What this task involves ▸ Give back, exactly as written, the lines of the listing from the top through the line holding "Хлеб пшеничный/ржаной: 12 -> 6", and nothing more. Exclude pictures.

Exercise data ▸
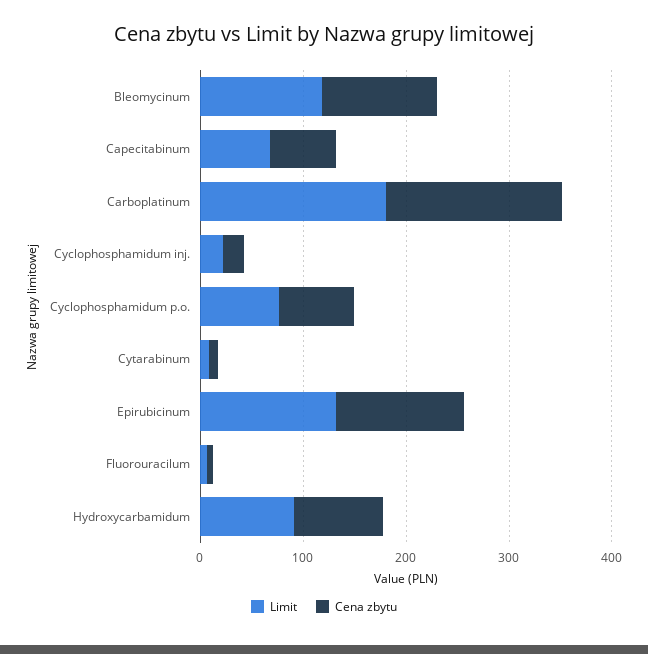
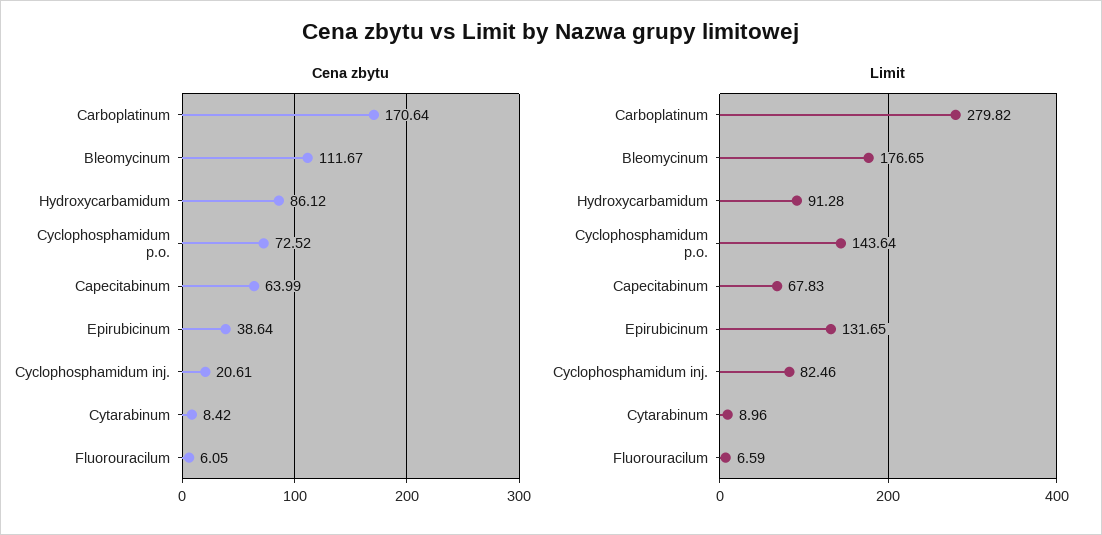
Limit, Bleomycinum: 120 -> 176.65
Limit, Carboplatinum: 180 -> 279.82
Limit, Cyclophosphamidum inj.: 20 -> 82.46
Limit, Cyclophosphamidum p.o.: 80 -> 143.64
Cena zbytu, Epirubicinum: 120 -> 38.64

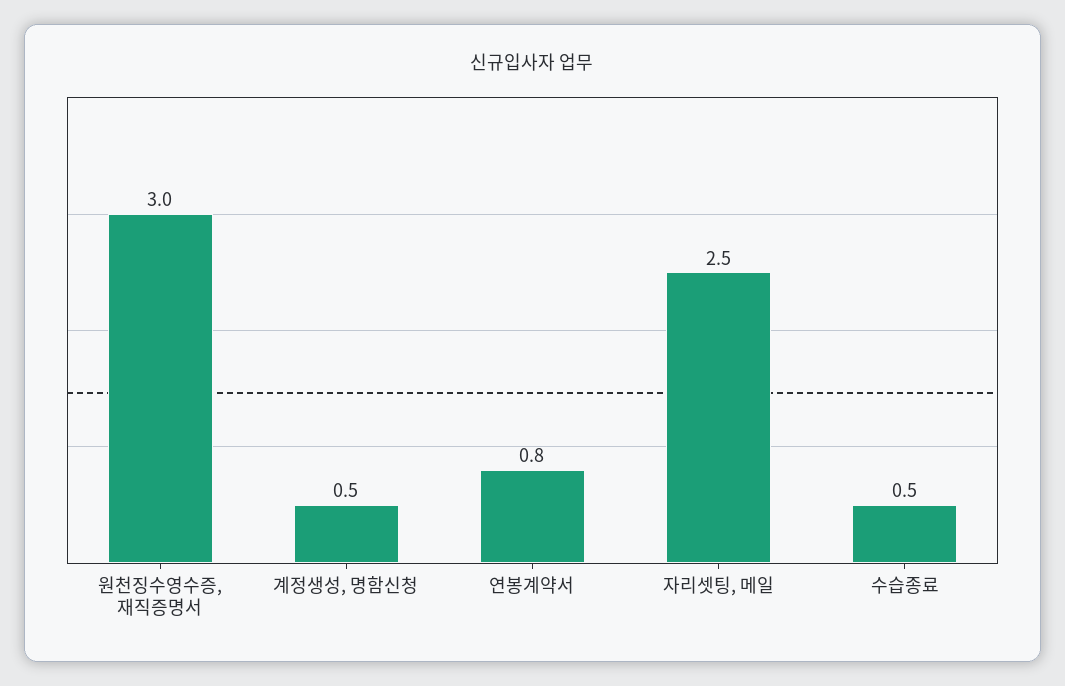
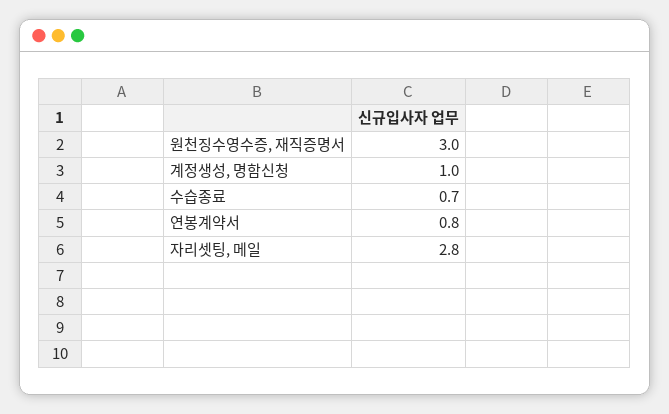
계정생성, 명함신청: 0.5 -> 1
자리셋팅, 메일: 2.5 -> 2.8
수습종료: 0.5 -> 0.7

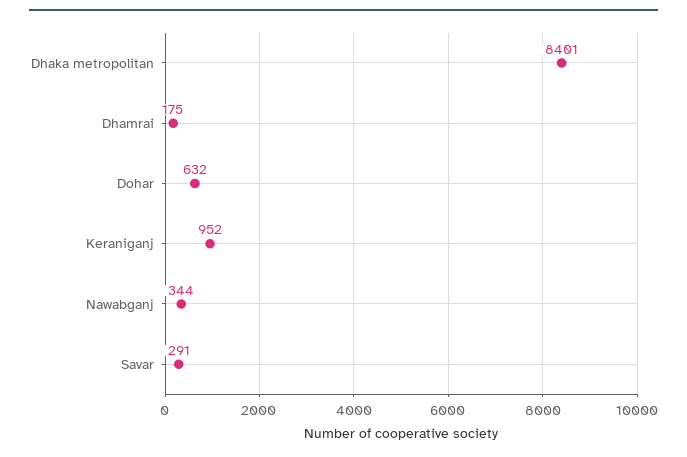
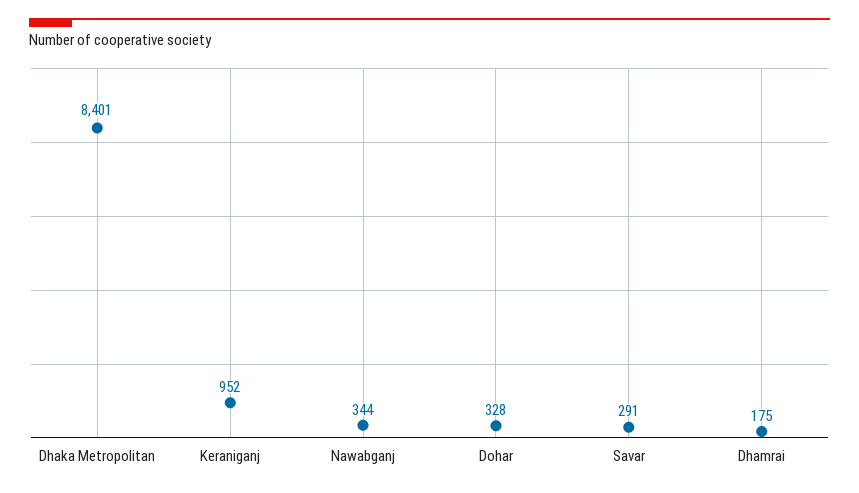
Dohar: 632 -> 328

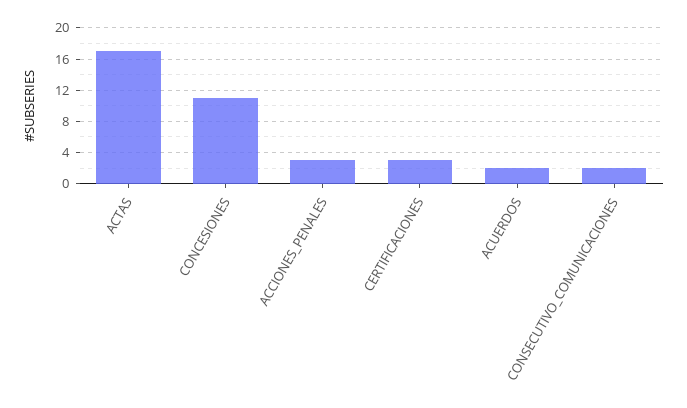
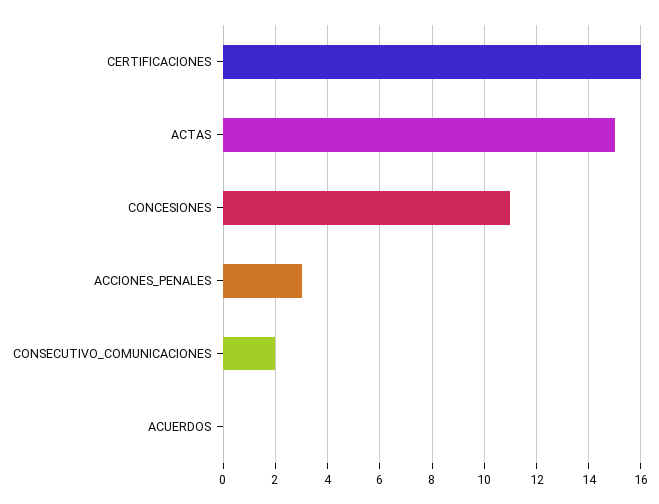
ACTAS: 17 -> 15
CERTIFICACIONES: 3 -> 16
ACUERDOS: 2 -> 0

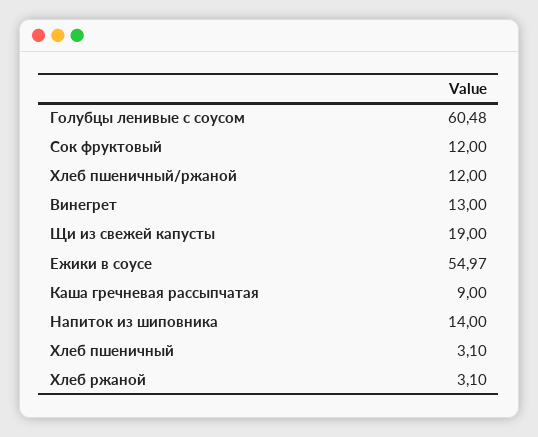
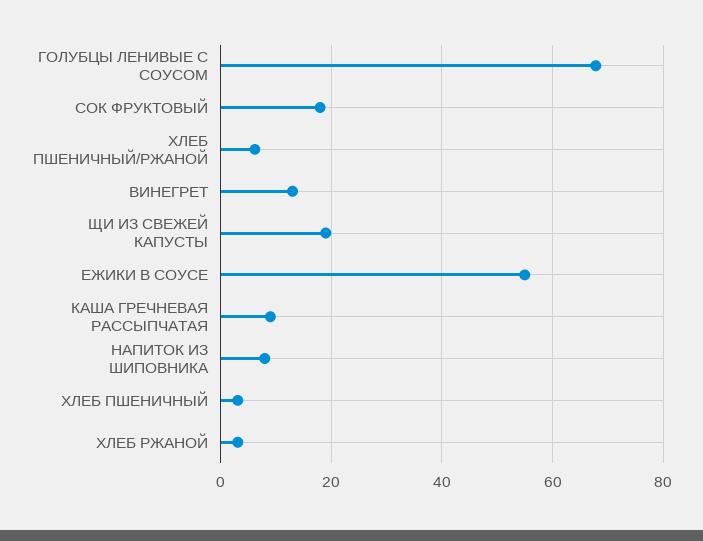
Голубцы ленивые с соусом: 60.48 -> 68
Сок фруктовый: 12 -> 18
Хлеб пшеничный/ржаной: 12 -> 6
Напиток из шиповника: 14 -> 8

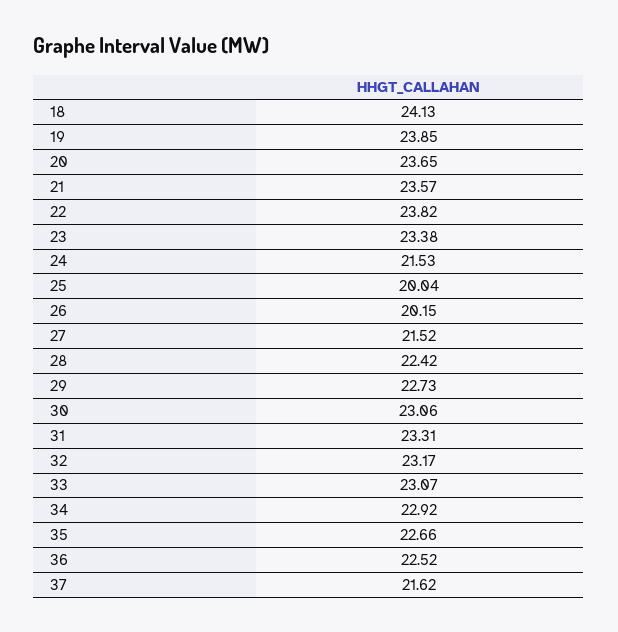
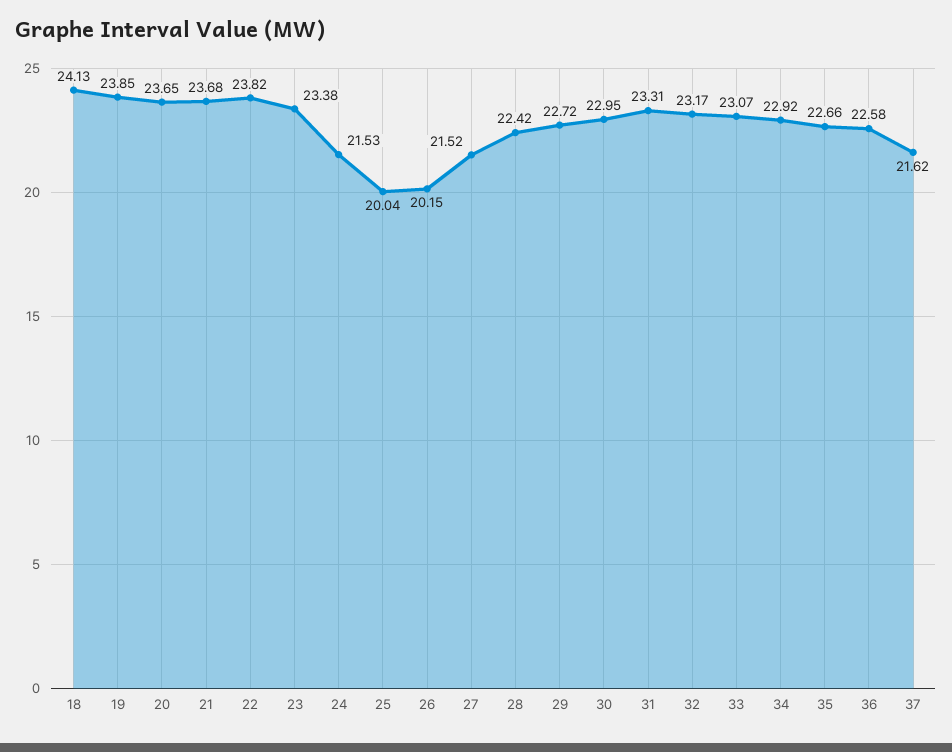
21: 23.57 -> 23.68
29: 22.73 -> 22.72
30: 23.06 -> 22.95
36: 22.52 -> 22.58

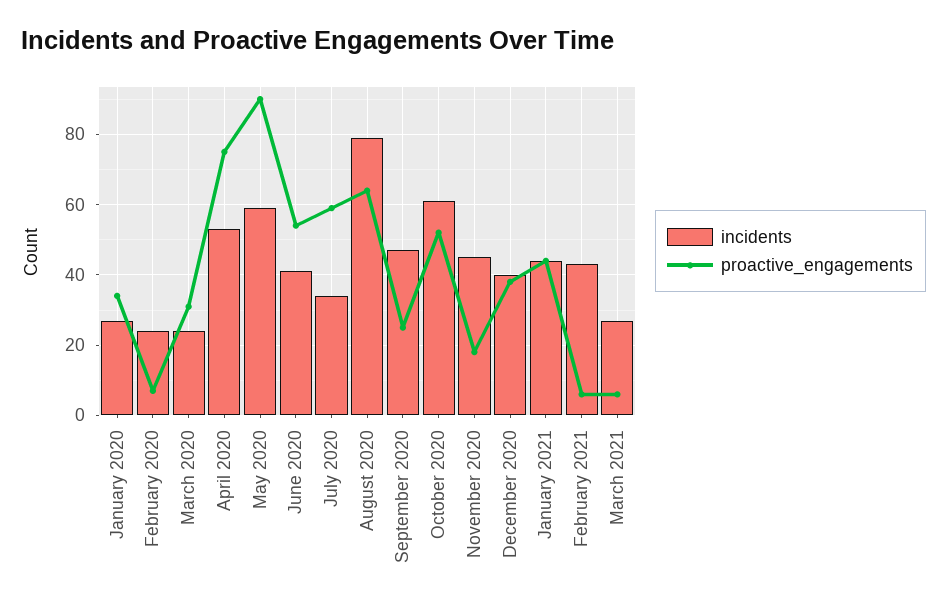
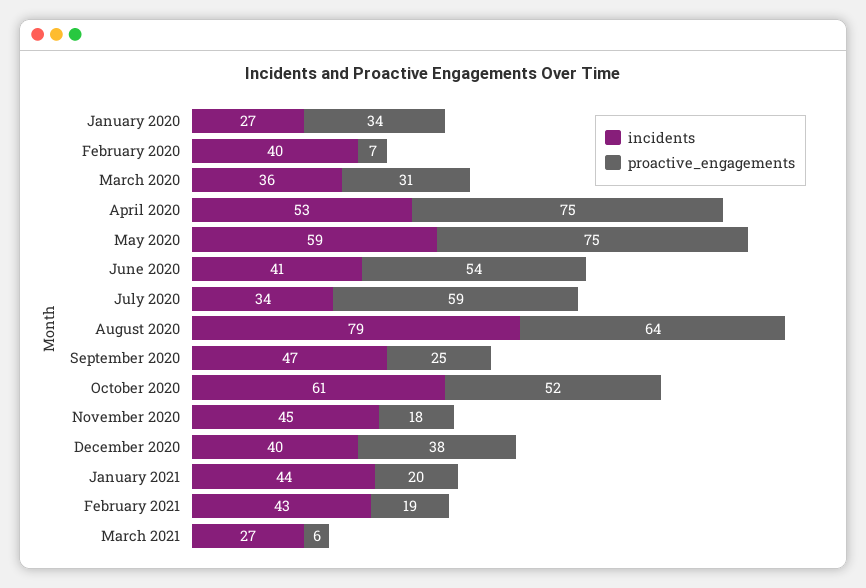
incidents, February 2020: 25 -> 40
incidents, March 2020: 25 -> 36
proactive_engagements, May 2020: 90 -> 75
proactive_engagements, January 2021: 45 -> 20
proactive_engagements, February 2021: 5 -> 19

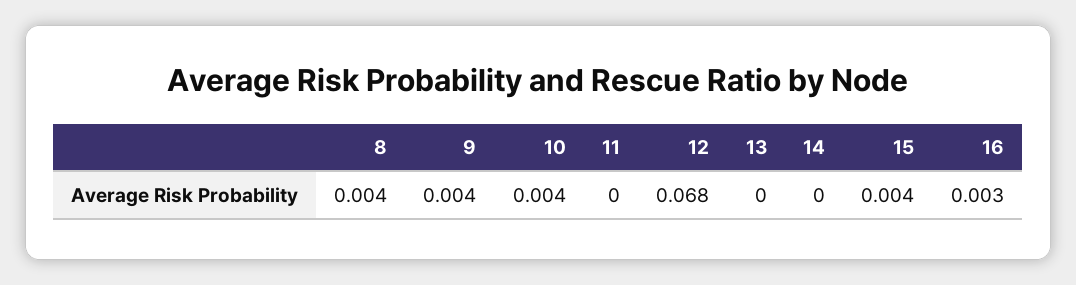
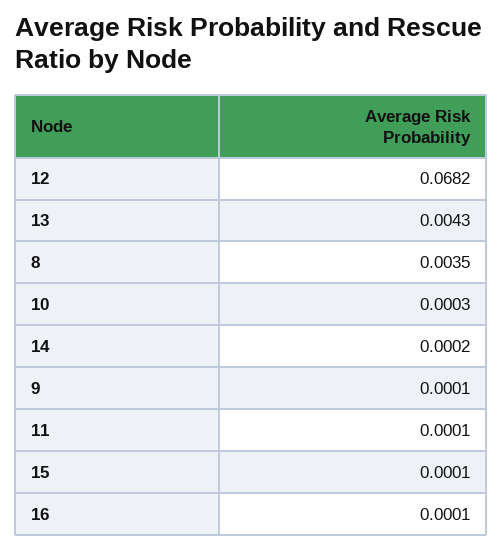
9: 0.004 -> 0.0001
10: 0.004 -> 0.0003
13: 0 -> 0.0043
15: 0.004 -> 0.0001
16: 0.003 -> 0.0001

Response box ▸
Limit, Bleomycinum: 120 -> 176.65
Limit, Carboplatinum: 180 -> 279.82
Limit, Cyclophosphamidum inj.: 20 -> 82.46
Limit, Cyclophosphamidum p.o.: 80 -> 143.64
Cena zbytu, Epirubicinum: 120 -> 38.64

계정생성, 명함신청: 0.5 -> 1
자리셋팅, 메일: 2.5 -> 2.8
수습종료: 0.5 -> 0.7

Dohar: 632 -> 328

ACTAS: 17 -> 15
CERTIFICACIONES: 3 -> 16
ACUERDOS: 2 -> 0

Голубцы ленивые с соусом: 60.48 -> 68
Сок фруктовый: 12 -> 18
Хлеб пшеничный/ржаной: 12 -> 6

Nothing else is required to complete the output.